Gastrointestinal cancer is one of the most common causes of mortality globally. The present study examined the influence of cytokine genetic polymorphisms [interleukin (IL)-1B C-31T, IL-1RN VNTR, IL-6 C-634G, IL-8 T-251A, IL-10 T-819C and IL-10 A-1082G] on clinical outcomes in patients with gastrointestinal cancer in palliative care. A total of 59 patients with gastrointestinal cancer who were admitted to Iga City General Hospital were analyzed. Genotyping was conducted using a polymerase chain reaction with confronting two-pair primers. Patients with at least one IL-1RN 2 allele demonstrated a significantly better survival (P=0.0275) while those with IL-6-634 G/G demonstrated a worse survival (P=0.0024). Multivariate analyses using the Cox proportional hazard model revealed that those with at least one IL-1RN 2 allele, IL-6-634 G/G or IL-10-1082 A/G had a significantly elevated adjusted hazard ratio of 9.20 (P=0.014), 41.01 (P=0.001) or 6.49 (P=0.046), respectively, compared with those with each homozygous wild-type polymorphism.
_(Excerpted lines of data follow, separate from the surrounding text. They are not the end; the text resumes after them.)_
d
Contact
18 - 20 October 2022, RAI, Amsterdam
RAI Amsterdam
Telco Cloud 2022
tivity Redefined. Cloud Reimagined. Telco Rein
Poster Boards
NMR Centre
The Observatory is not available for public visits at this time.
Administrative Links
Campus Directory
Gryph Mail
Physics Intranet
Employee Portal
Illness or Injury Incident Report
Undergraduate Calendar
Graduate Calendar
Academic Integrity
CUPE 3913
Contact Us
In addition, the evaluation of weight loss by genotype revealed the potential influence of IL-10 T-819C genotype (P=0.072). IL-1RN, IL-6 and IL-10 polymorphisms were associated with the survival of patients with gastrointestinal cancer, suggesting the clinical feasibility of genetic testing in patients with gastrointestinal cancer in palliative care.
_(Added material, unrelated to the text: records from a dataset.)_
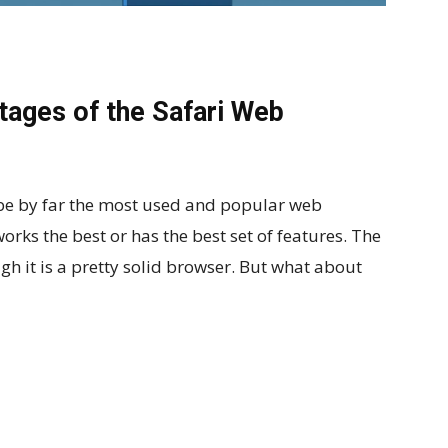
ages of the Safari Web
be by far the most used and popular web
orks the best or has the best set of features. The
gh it is a pretty solid browser. But what about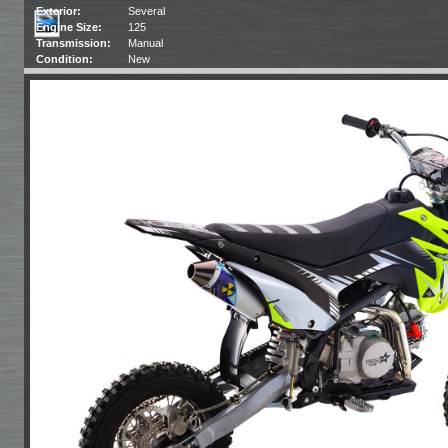
Exterior:
Several
Engine Size:
125
Transmission:
Manual
Condition:
New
Clinical Impact of the AKT1 rs1130233 SNP in Japanese GastrointestinalCancer Patients with Palliative Care

Objective: Cancer patients often suffer from chronic inflammation, anorexia and the resultant decrease of nutrient intake, followed by weight loss and muscle wasting called “sarcopenia”. Such conditions are known as “cachexia”. In this study, we examined the associations between genetic polymorphisms of AKT1 rs1130233, ICAM1 rs281432, SELP rs6128 and TNSRSF1A rs4149570, which are reportedly associated with cachexia in Caucasians, together with LIF rs929271, in Japanese gastrointestinal cancer patients with palliative care. Methods: The study subjects were 59 patients (37 males and 22 females) with gastrointestinal cancers who visited the outpatient clinic at Iga General Hospital from December 2011 till August 2015. Genotypings for AKT1 rs1130233, ICAM1 rs281432, SELP rs6128, TNSRSF1A rs4149570 and LIF rs929271 were conducted with polymerase chain reaction with confronting two-pair primers (PCR-CTPP) or the Taqman SNP Genotyping assay. Associations of these SNPs with patients’ prognosis as well as weight loss defined as weight loss more than 5 percent during 6 months after the initiation of chemotherapy were evaluated. Results: A significant increase in the risk of 5% weight loss was observed in those with A/G genotype AKT1 rs1130233 polymorphism (AKT1 A/G vs. G/G, adjusted odds ratio [aOR]=7.11; 95%CI: 1.41-35.7), or in those with at least one A allele of AKT1 rs1130233 (AKT1 A/G+A/A vs. G/G, aOR=4.57; 95% CI: 1.14-18.3) when adjusted for age, sex and UICC clinical stage 4. There was no statistically significant correlation of the polymorphisms examined with patients’ survival. Conclusion: The present study revealed that AKT1 rs1130233 A allele may play a key role in the development of cancer cachexia. Given the involvement of AKT1 in the development of cancer as well as in apoptosis, it would be worth studying the roles of this molecule in human cancers further from clinical, epidemiological and biological viewpoints in the near future.